Lotus Birth, sebuah metode persalinan yang mulai populer di kota Metropolitan. Metode melahirkan back to nature ini mulai banyak diminati sejak beberapa tahun lalu di Indonesia. Namun, hari ini peminat metode lotus birth terus meningkat secara signifikan.
Lotus birth sederhananya adalah metode melahirkan tanpa memotong tali pusat. Javier A. Galvan, dalam A Cultural Encyclopedia of Extraordinary and Exotic Customs from around the World, menceritakan bahwa metode lotus birth banyak dilakukan oleh suku Aborigin di Australia dan satu suku dari Indonesia. Lotus birth muncul pada kisah kelahiran Dewa Pencipta Alam semesta yang banyak dipercaya pemeluk salah satu agama besar di dunia. Lotus birth dipercaya sebagai simbul turunnya roh suci ke dunia.
Beberapa pendukung lotus birth, diantaranya Jeannine Parvati Baker (bidan) dan Sarah Buckley (dokter) mengklaim bahwa lotus birth akan memberikan manfaat tidak hanya secara lahiriah namun juga manfaat spiritual yang luar biasa untuk si bayi di masa depan.
Pro vs Kontra
Lotus birth pada intinya adalah delayed clamping (pemotongan tali pusat yang ditunda). Sebuah kajian literatur oleh Tolosa dkk (2010), yang banyak dikutip pendukung lotus birth, melaporkan bahwa metode delayed clamping (lebih dari 1-2 menit) akan memberikan manfaat klinis yang lebih baik untuk bayi dibandingkan metode early clamping (30 detik sampai 1 menit).
Kajian literatur tersebut sempat "menggebrak" dunia kedokteran karena dipublikasikan di The Journal of Cellular and Molecular Medicine. Lebih lanjut, kajian literatur tersebut menyimpulkan bahwa pemotongan tali pusat yang ditunda akan memberikan kesempatan plasenta untuk mentransfer cukup darah, oksigen dan stem cell.

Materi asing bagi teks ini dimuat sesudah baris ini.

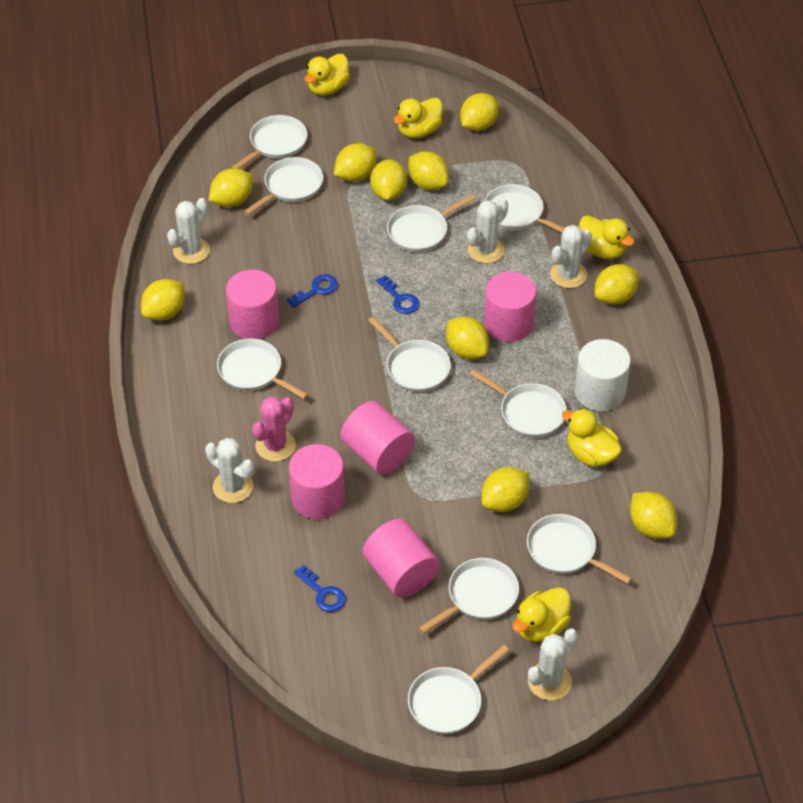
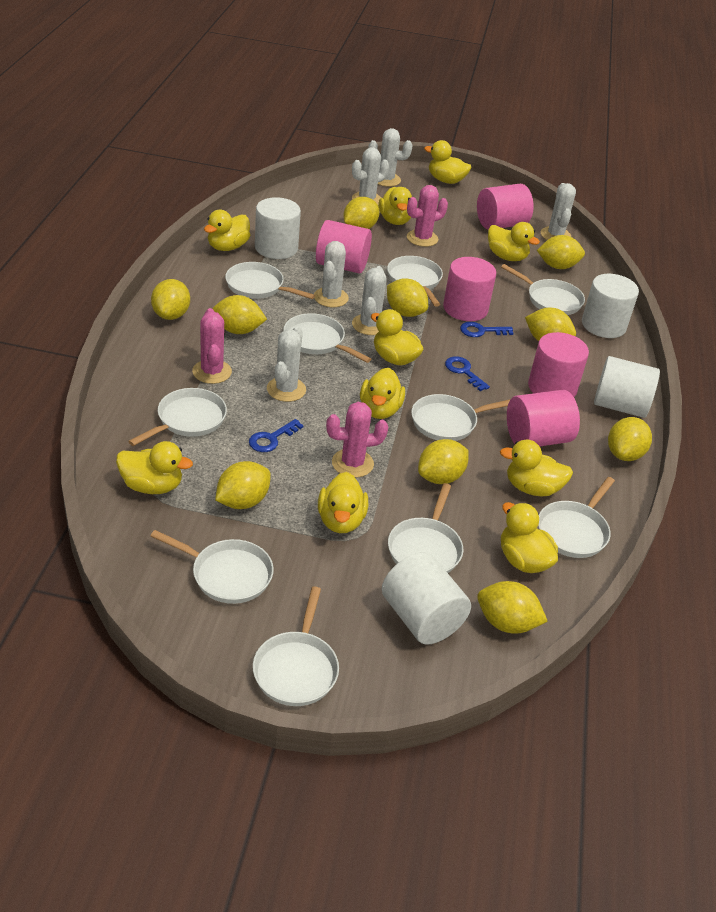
pink cactus: [252,396,296,462] = 1 -> [192,308,232,384] [326,402,388,478] [407,185,448,247] = 3
white cactus: [167,198,210,264] [205,438,254,503] [467,198,508,263] [528,629,578,701] [550,225,592,288] = 5 -> [267,327,306,402] [314,241,349,307] [352,147,389,206] [352,266,387,335] [368,128,413,187] [541,183,576,240] = 6
white cylinder: [575,339,631,411] = 1 -> [255,197,301,259] [382,552,471,645] [582,274,639,338] [594,356,660,418] = 4
yellow duck: [305,54,350,95] [393,97,443,138] [512,587,571,642] [562,408,622,467] [579,215,634,259] = 5 -> [116,441,193,494] [204,210,250,251] [318,472,368,533] [360,368,405,419] [371,309,424,365] [379,187,412,225] [424,140,471,184] [488,222,540,261] [500,440,573,497] [501,502,558,573] = 10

Namun penundaan yang dilakukan dalam praktek lotus birth tidak hanya 1-3 menit, tetapi 3-10 hari!!!
Itu artinya membiarkan jaringan mati "menempel" ditubuh bayi selama berhari-hari, yang kita tahu bahwa jaringan mati adalah sumber infeksi yang sangat potensial "mematikan". Melakukan praktek lotus birth sama saja dengan memotong tali pusat bayi kita dengan bahan-bahan tidak steril (contohnya bambu yang diasah tajam), kembali pada jaman nenek moyang sebelum mengenal ilmu pengetahuan kedokteran.
Memang banyak bapak dan ibu kita yang masih hidup segar bugar dengan pertolongan persalinan tradisional seperti itu, tetapi sudahkah kita menghitung berapa "bayi tak berdosa" yang harus mati bergelimpangan?
Upaya kita bersama untuk mengurangi angka kematian bayi akan sangat "terganggu" dengan trend lotus birth ini. Pemerintah susah payah mengirim dokter PTT dan Internship ke daerah terpencil, namun dikacaukan dengan banyak "dukun beranak" yang mengampanyekan praktek lotus birth!!!
Bagaimana Pandangan Evidence Based Medicine?
Para pakar evidence based medicine tegas dalam hal ini, lotus birth tidak memiliki bukti yang cukup terkait manfaat medis yang diopinikan. Bahkan sampai sejauh ini saya masih belum menemukan sebuah penelitian Randomized Controlled Trial yang mencoba menyelidiki manfaat metode persalinan lotus birth.
Dokter Patrick O’Brien dari Royal College of Obstetricians and Gynecologists, mengatakan bahwa:
“If left for a period of time after the birth, there is a risk of infection in the placenta which can consequently spread to the baby.
The placenta is particularly prone to infection as it contains blood. At the post-delivery stage, it has no circulation and is essentially dead tissue."
Bagaimanapun juga, plasenta yang ditinggalkan (tidak dipotong) dalam kurun waktu tertentu paska melahirkan, beresiko terinfeksi mikroba yang dapat menular ke bayi. Plasenta lebih rentan terinfeksi karena berisi darah (yang merupakan sumber makanan mikroba). Apalagi ketiadaan sirkulasi pada plasenta tersebut memastikan bahwa plasenta tersebut menjadi jaringan mati (yang harus "diamputasi").
Jadi, bagaimana menurut sejawat? Layakkah lotus birth dilakukan?